CONSIGNE
Prolongez le texte sur la visite du site antique de Dion au-delà de sa dernière phrase.

TEXTE EXTRAIT
817e Dion, complexe hôtelier

 

Une grande ville reçoit aussi des visiteurs et pour ce faire elle est pourvue en hôtellerie. Dans les ruines ci-dessus, les fouilleurs ont découvert une inscription en latin se rapportant à la construction et à l’équipement d’un prætorium (accueil des officiels) et de deux tabernæ (logement des voyageurs privés), ce qui a permis d’identifier sans doute possible la destination des bâtiments. On a pu ainsi localiser d’un côté le prætorium, avec sa luxueuse salle à manger (triclinium) et cinq chambres à coucher, et de l’autre côté les tabernæ avec deux grandes pièces sur couloir, des jarres, les lampes à huile d’un chandelier. Entre ces deux parties, un espace tout en longueur était peut-être l’écurie. Par ailleurs on a découvert, à côté, des toilettes publiques.  

 

817f1 Dion, villa de Dionysos

 

817f2 Dion, villa de Dionysos

 

817f3 Dion, villa de Dionysos

 

817f4 Dion, villa de Dionysos, tête de Méduse

 

À côté de ces toilettes, on arrive à un très grand bâtiment privé datant des alentours de l’an 200 de notre ère et dont les fouilles commencées en 1982 sont toujours en cours, la ferme-villa dite “de Dionysos” en raison de ce que l’on y a trouvé, une statue de Dionysos dans une salle au sol de mosaïque représentant le dieu tenant un sceptre, et qui devait être une chapelle de culte et par ailleurs la salle de banquets, dont le sol de 100 mètres carrés a conservé intacte sa mosaïque, Dionysos sortant de l’eau sur son char tiré par des panthères. Le dieu est couronné de lierre, il tient dans une main une coupe de vin en forme de corne et dans l’autre son thyrse. Des statues de philosophes, antérieures de plus de deux siècles au bâtiment, avaient été transportées dans la salle des banquets, leurs têtes restant dans l’atrium où la chute du plafond due à un séisme les avait décapités. La salle des banquets contenait aussi les matériaux apportés pour la reconstruction, mais un grand incendie a fait déserter la ferme-villa, seule une petite partie, modeste, ayant été remise en état, sans doute pour la partie exploitation agricole. Du temps de sa splendeur, le complexe comprenait des thermes (premier plan de ma première photo ci-dessus), un atrium avec un puits au milieu (deuxième photo), la salle des banquets dont je viens de parler (troisième photo, malheureusement on est tenu à distance par un grillage), la salle de culte domestique avec Dionysos, et aussi une bibliothèque, des boutiques, des ateliers d’artisans, et de nombreuses autres pièces. Ma quatrième photo représente une superbe tête de Méduse en mosaïque provenant de la villa, mais qui est maintenant au musée.

DONNÉES FOURNIES

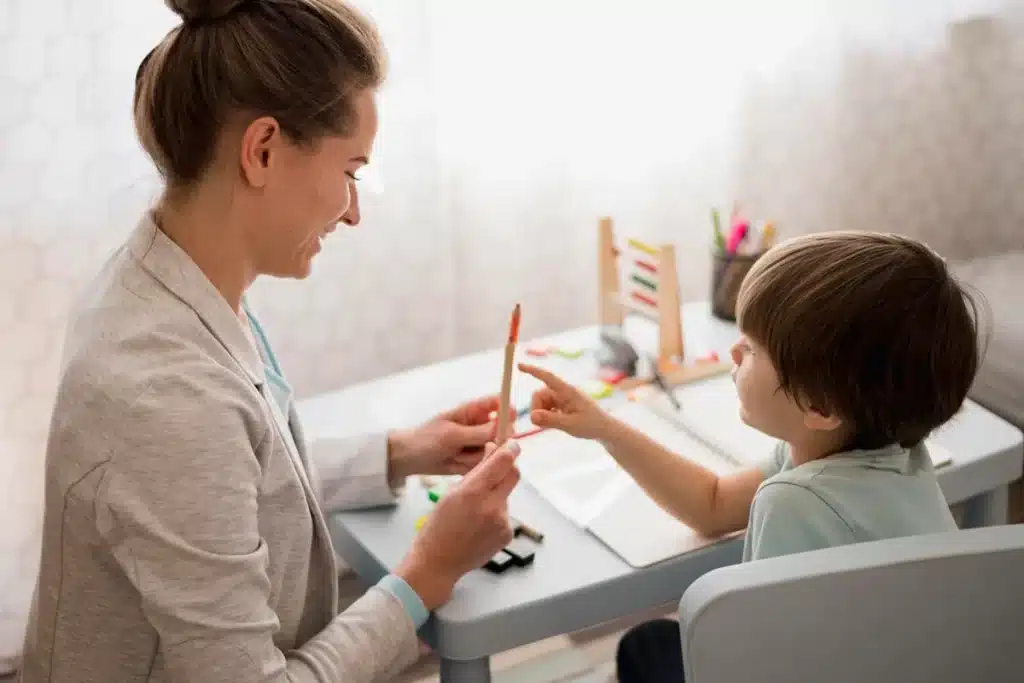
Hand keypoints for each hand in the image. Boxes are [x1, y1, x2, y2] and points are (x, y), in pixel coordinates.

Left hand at [388, 396, 516, 483]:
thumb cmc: (427, 440)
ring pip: (494, 450)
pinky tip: (456, 465)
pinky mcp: (474, 460)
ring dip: (477, 457)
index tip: (510, 422)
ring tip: (456, 456)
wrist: (409, 459)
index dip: (508, 409)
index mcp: (472, 410)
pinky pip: (484, 464)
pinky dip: (472, 467)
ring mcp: (478, 444)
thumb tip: (503, 427)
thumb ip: (478, 432)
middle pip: (503, 430)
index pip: (498, 403)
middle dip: (494, 441)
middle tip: (481, 448)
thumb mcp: (451, 434)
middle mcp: (479, 425)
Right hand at [394, 440, 520, 608]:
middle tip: (498, 466)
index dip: (510, 448)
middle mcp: (492, 506)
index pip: (503, 461)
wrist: (438, 563)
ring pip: (506, 496)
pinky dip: (496, 513)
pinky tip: (479, 525)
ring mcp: (502, 522)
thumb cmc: (438, 526)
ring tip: (475, 511)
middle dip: (508, 466)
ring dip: (496, 495)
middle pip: (514, 474)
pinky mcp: (507, 534)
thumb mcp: (451, 493)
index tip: (510, 443)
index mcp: (473, 492)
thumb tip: (493, 451)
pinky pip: (505, 514)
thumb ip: (475, 472)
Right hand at [518, 363, 610, 439]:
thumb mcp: (570, 425)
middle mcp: (563, 392)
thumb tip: (531, 416)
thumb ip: (551, 420)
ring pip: (540, 402)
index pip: (547, 377)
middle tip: (543, 425)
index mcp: (568, 391)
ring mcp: (562, 398)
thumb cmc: (591, 425)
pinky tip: (557, 423)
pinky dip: (546, 415)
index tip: (519, 365)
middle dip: (536, 408)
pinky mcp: (561, 404)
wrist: (604, 429)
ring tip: (555, 424)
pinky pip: (545, 407)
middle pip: (538, 394)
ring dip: (542, 414)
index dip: (533, 371)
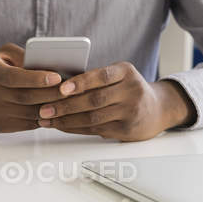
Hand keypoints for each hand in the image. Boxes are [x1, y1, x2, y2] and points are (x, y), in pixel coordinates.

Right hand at [0, 44, 63, 132]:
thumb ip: (23, 55)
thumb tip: (48, 65)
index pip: (14, 77)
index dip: (37, 79)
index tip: (57, 77)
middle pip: (25, 97)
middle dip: (51, 94)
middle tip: (71, 90)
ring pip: (28, 113)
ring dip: (51, 108)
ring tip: (68, 101)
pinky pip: (26, 124)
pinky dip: (43, 118)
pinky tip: (55, 111)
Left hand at [37, 62, 196, 141]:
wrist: (157, 109)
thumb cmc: (127, 89)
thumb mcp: (119, 76)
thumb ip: (95, 78)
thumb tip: (56, 82)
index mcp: (126, 71)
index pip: (101, 76)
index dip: (80, 82)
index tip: (60, 88)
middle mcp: (131, 91)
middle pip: (94, 99)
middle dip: (65, 105)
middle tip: (44, 109)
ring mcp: (131, 112)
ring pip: (93, 117)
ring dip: (66, 119)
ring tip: (47, 119)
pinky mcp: (127, 130)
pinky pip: (95, 129)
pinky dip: (75, 128)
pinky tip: (61, 126)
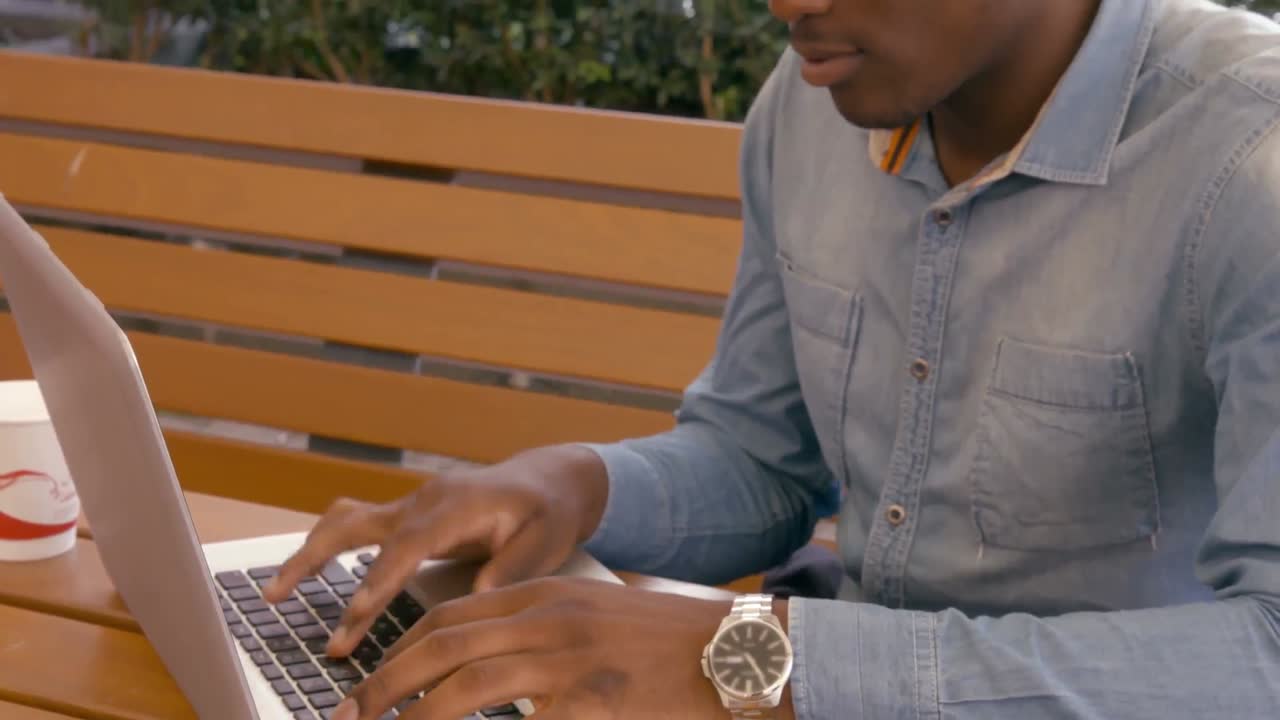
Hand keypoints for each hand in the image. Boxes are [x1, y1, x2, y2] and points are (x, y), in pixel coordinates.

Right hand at [261, 444, 609, 656]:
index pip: (406, 547)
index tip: (354, 617)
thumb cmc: (549, 511)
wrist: (552, 479)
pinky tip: (309, 575)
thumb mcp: (543, 542)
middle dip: (313, 560)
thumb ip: (508, 571)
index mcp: (455, 505)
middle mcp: (424, 501)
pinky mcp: (407, 516)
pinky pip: (358, 528)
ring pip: (345, 521)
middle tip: (277, 597)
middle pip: (354, 524)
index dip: (378, 582)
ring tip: (274, 592)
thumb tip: (472, 602)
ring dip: (308, 553)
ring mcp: (411, 506)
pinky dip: (328, 549)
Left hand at [330, 577, 742, 719]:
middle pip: (442, 644)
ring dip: (410, 714)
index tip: (370, 680)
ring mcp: (567, 663)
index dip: (400, 647)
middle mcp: (548, 620)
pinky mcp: (588, 703)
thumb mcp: (595, 620)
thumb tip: (486, 665)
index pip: (451, 614)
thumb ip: (540, 634)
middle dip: (384, 682)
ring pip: (464, 685)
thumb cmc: (668, 643)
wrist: (735, 655)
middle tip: (348, 715)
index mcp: (547, 594)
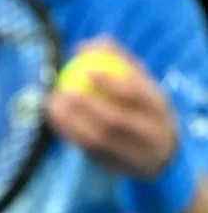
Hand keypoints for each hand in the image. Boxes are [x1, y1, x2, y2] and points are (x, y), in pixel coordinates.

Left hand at [46, 38, 176, 178]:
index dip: (112, 83)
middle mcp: (149, 134)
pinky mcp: (114, 167)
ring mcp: (132, 155)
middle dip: (86, 107)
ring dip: (70, 122)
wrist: (160, 154)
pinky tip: (52, 118)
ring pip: (98, 140)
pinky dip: (68, 134)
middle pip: (116, 122)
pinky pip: (87, 151)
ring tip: (52, 103)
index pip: (136, 95)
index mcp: (158, 108)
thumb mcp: (140, 82)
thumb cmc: (142, 106)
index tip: (87, 72)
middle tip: (64, 91)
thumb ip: (115, 61)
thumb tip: (83, 45)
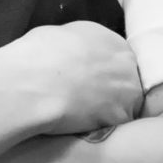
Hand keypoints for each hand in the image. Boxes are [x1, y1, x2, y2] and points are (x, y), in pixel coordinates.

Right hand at [12, 21, 143, 135]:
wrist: (35, 82)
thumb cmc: (40, 53)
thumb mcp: (62, 35)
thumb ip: (80, 46)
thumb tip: (78, 55)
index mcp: (111, 39)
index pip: (119, 58)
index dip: (105, 71)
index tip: (92, 80)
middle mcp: (126, 63)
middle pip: (127, 81)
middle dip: (113, 91)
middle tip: (89, 99)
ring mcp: (128, 92)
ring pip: (126, 106)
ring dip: (111, 111)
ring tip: (85, 114)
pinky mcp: (121, 118)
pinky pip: (117, 125)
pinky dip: (103, 127)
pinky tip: (84, 125)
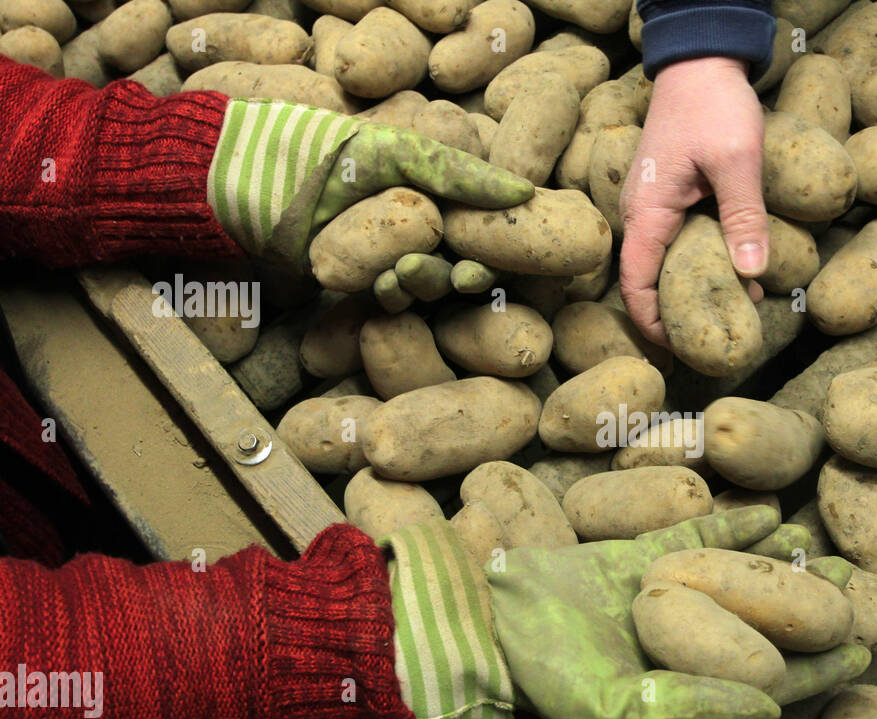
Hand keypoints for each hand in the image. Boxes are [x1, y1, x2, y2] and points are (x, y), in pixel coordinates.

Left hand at [207, 99, 532, 282]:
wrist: (245, 185)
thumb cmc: (323, 154)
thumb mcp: (397, 152)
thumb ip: (459, 172)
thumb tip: (524, 191)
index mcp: (436, 190)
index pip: (483, 227)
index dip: (492, 252)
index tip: (478, 268)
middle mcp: (420, 225)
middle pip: (458, 263)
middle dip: (451, 274)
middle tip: (446, 275)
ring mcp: (389, 256)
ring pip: (426, 286)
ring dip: (420, 286)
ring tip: (398, 276)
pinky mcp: (361, 283)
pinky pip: (391, 301)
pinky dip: (391, 300)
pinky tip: (383, 290)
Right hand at [485, 506, 871, 718]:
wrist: (485, 617)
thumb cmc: (545, 677)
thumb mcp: (616, 709)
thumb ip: (691, 710)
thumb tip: (771, 708)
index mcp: (686, 687)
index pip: (768, 680)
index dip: (818, 668)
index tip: (864, 648)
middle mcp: (683, 644)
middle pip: (765, 626)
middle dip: (813, 610)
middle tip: (862, 588)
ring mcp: (664, 597)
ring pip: (739, 579)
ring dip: (784, 566)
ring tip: (827, 548)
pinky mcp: (639, 556)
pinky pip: (696, 537)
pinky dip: (734, 526)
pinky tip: (772, 512)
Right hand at [619, 57, 769, 343]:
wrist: (701, 59)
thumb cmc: (713, 104)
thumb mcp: (737, 160)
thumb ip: (744, 218)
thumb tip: (753, 275)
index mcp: (648, 211)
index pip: (635, 283)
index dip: (651, 323)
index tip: (677, 350)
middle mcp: (642, 213)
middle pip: (648, 281)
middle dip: (676, 315)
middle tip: (713, 341)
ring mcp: (654, 205)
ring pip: (665, 262)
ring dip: (693, 290)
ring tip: (735, 312)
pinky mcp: (671, 196)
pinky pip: (678, 242)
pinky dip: (701, 264)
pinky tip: (737, 273)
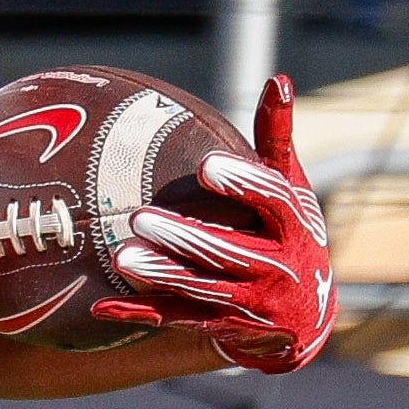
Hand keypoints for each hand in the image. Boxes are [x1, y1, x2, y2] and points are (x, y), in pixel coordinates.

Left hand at [88, 79, 340, 371]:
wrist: (306, 315)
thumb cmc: (290, 233)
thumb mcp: (291, 187)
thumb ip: (277, 138)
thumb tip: (278, 79)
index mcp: (296, 228)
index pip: (275, 204)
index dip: (244, 185)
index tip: (208, 166)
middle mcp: (278, 270)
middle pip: (231, 252)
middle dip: (186, 238)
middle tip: (141, 217)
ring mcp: (251, 305)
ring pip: (203, 290)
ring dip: (162, 276)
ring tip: (122, 258)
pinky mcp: (223, 328)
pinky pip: (179, 321)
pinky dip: (142, 315)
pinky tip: (103, 307)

CORRIGÉ
 

817f5 Dion, maison de Léda et maison de Zosa

 

817f6 Léda et le cygne, musée de Dion

 

817f7 Mosaïque de la maison de Zosa, musée de Dion

 

D’autres maisons privées dans un autre secteur. Ce complexe, ce sont les maisons de Léda et Zosa. Léda, parce que l’on y a retrouvé des statues (dont on aperçoit vaguement des copies sur ma première photo), parmi lesquelles celle de ma seconde photo, qui est maintenant au musée et qui représente Léda aimée de Zeus venu à elle sous l’apparence d’un cygne. On se rappelle que par la suite elle a eu des relations avec son mari Tyndare et que la conséquence de ces deux accouplements a été la naissance, dans deux œufs (dus au cygne), de jumeaux demi-dieux, Pollux et Hélène, et de jumeaux complètement humains, Castor et Clytemnestre. Dans le temple des Leucippides (cousines de Castor et Pollux), à Sparte, on pouvait voir les deux moitiés d’une coquille d’œuf géant qui avait été pondu par Léda. C’est également au musée que j’ai vu cette jolie mosaïque de ma deuxième photo, provenant de la maison de Zosa.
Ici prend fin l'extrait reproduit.